Battle of the Sexes: Rating Changes

Siming won the match by winning the first two sets with scores of 21 to 19 and 21 to 20.

What does this do to the ratings?

We are often asked referring to Fargo Rating changes, what is the formula? . And somethings when people don't see or can't find a formula, they suspect we are being secretive about how rating changes are calculated. We are not. Turns out there is no formula. Computing rating changes following even a single matchup like this is a major exercise that uses a bank of dozens of computers in the cloud. The complication is that every player's rating depends on every other player's rating. So if, tentatively, my rating changes a bit. Then every other player's rating changes a bit in response. But if every else's rating changes a bit, mine is no longer right. So mine changes and then every other rating changes again. This happens until all ratings are consistent and are optimum. Still, even without a formula there are some things we can understand about rating changes.

The changes

Here are some rating changes following the 81 games played between Donny and Siming. In particular you can see Donny goes up 1.5 points (to 750) and Siming goes down 2.9 points (to 780). These results suggest several questions?

Whose rating went up?

The first thing to note may be surprising to some. Despite winning the match, Siming Chen's rating went down. And despite losing the match, Donny Mills's rating went up. The reason for this is we are always compared to an expectation based on our current rating. Because Siming was 35 or so points above Donny, she was expected not only to win but was expected to win by a larger margin than she did. She fell short of this expectation, and Donny exceeded the expectation set by his rating.

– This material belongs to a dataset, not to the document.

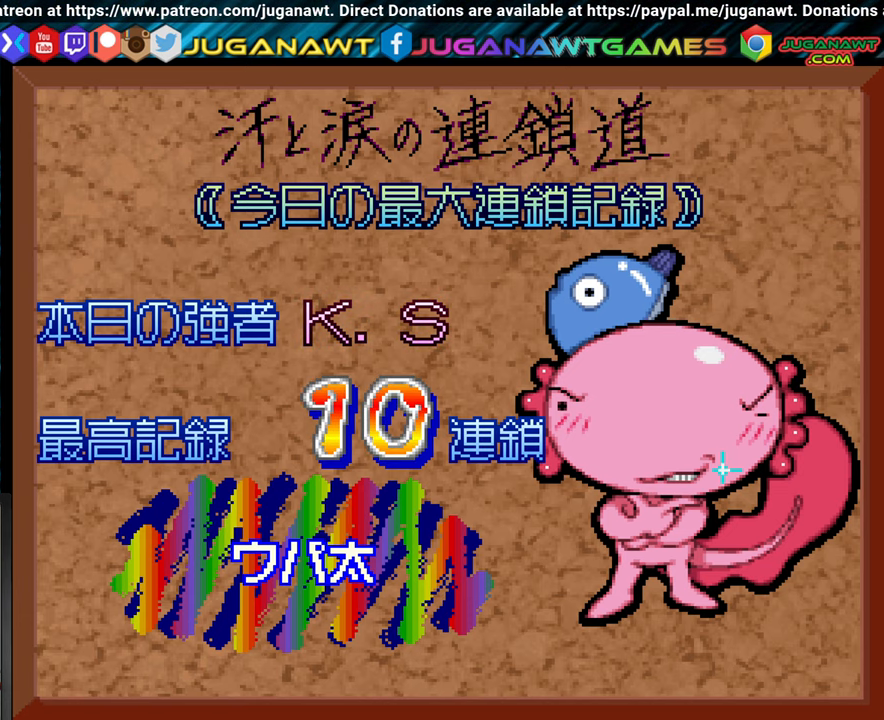
{"buttons": [], "left_stick": "center", "events": [[266, "CIRCLE", "down"], [416, "CIRCLE", "up"]]}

Why is Siming's rating change bigger than Donny's?

The magnitude of Siming's rating change, 2.9 points, is almost twice Donny's 1.5 point change. There are multiple reasons for this, and it is not easy to know their relative importance.

How many games?

The first thing to look at is each player's robustness--the number of games their rating is based on. A higher robustness in general goes along with a rating that is more reliable and less sensitive to new information. Here, both players have about 2300 games in the system, so that's not a big contributor.

How recent are the games?

The games in a player's record do not carry equal value. One example is more recent games carry more weight. It turns out, once again, these two players are similar on this measure. For both the most recent 750 games go back to Fall 2017, for instance.

How well known are the opponents?

Games against unknown opponents carry no information at all, and games against barely established opponents carry less information than do games against well established opponents. Here is where there is some difference. While both players have that vast majority of their games against opponents with established ratings, Siming has nearly all her games against women and many of those against Asian women. Donny's games, in contrast, are against a more diverse crowd.

Ratings of other top women?

A common question is how can a player's rating change when the player hasn't played. Here is a good example. Take Sha Sha Liu, for instance. Her rating is based upon play against other women and largely other Asian women. So when Siming goes down a couple points, that has a small effect on Sha Sha. Suddenly Sha Sha gets a bit less credit for the games she has won against Siming and is forgiven a little less for the games she lost against Siming. That by itself would be less than a tenth of a point. But it is a compounding issue. Other top women take this same hit. Then if all the top women are down a smidge, Siming's rating goes down a bit further for the same reason. The bleeding stops when everything is optimum, when an equilibrium is reached. Here you can see that Asian women dropped by about a point, and this is a notable part of the reason Siming dropped more than Donny was raised. This is basically a small tide shift for Asian women.

What about Karen Corr?

Notice that Karen Corr is largely immune to this tide shift. Her rating dropped by a small fraction of a point. This is because Karen has a much more diverse opponent pool than do the other top women players. In fact you can get a sense by looking at the other top women here which ones are coupled more diversely; they are the ones who experienced less than the full drop of 1 point or so.

Is this an "Ah ha! the beginning of the big rebalancing" situation?

No. There is no reason to think so. This kind of rebalancing happens all the time, and after the next notable piece of new information, there is just as likely to be a shift half a point down as half a point up. In fact these are the kinds of tide shifts that happen every day when players from Alaska get games against players from Arizona or players from Quebec get games against players from Florida. As more and more data couple different groups, these tide shifts get smaller and smaller.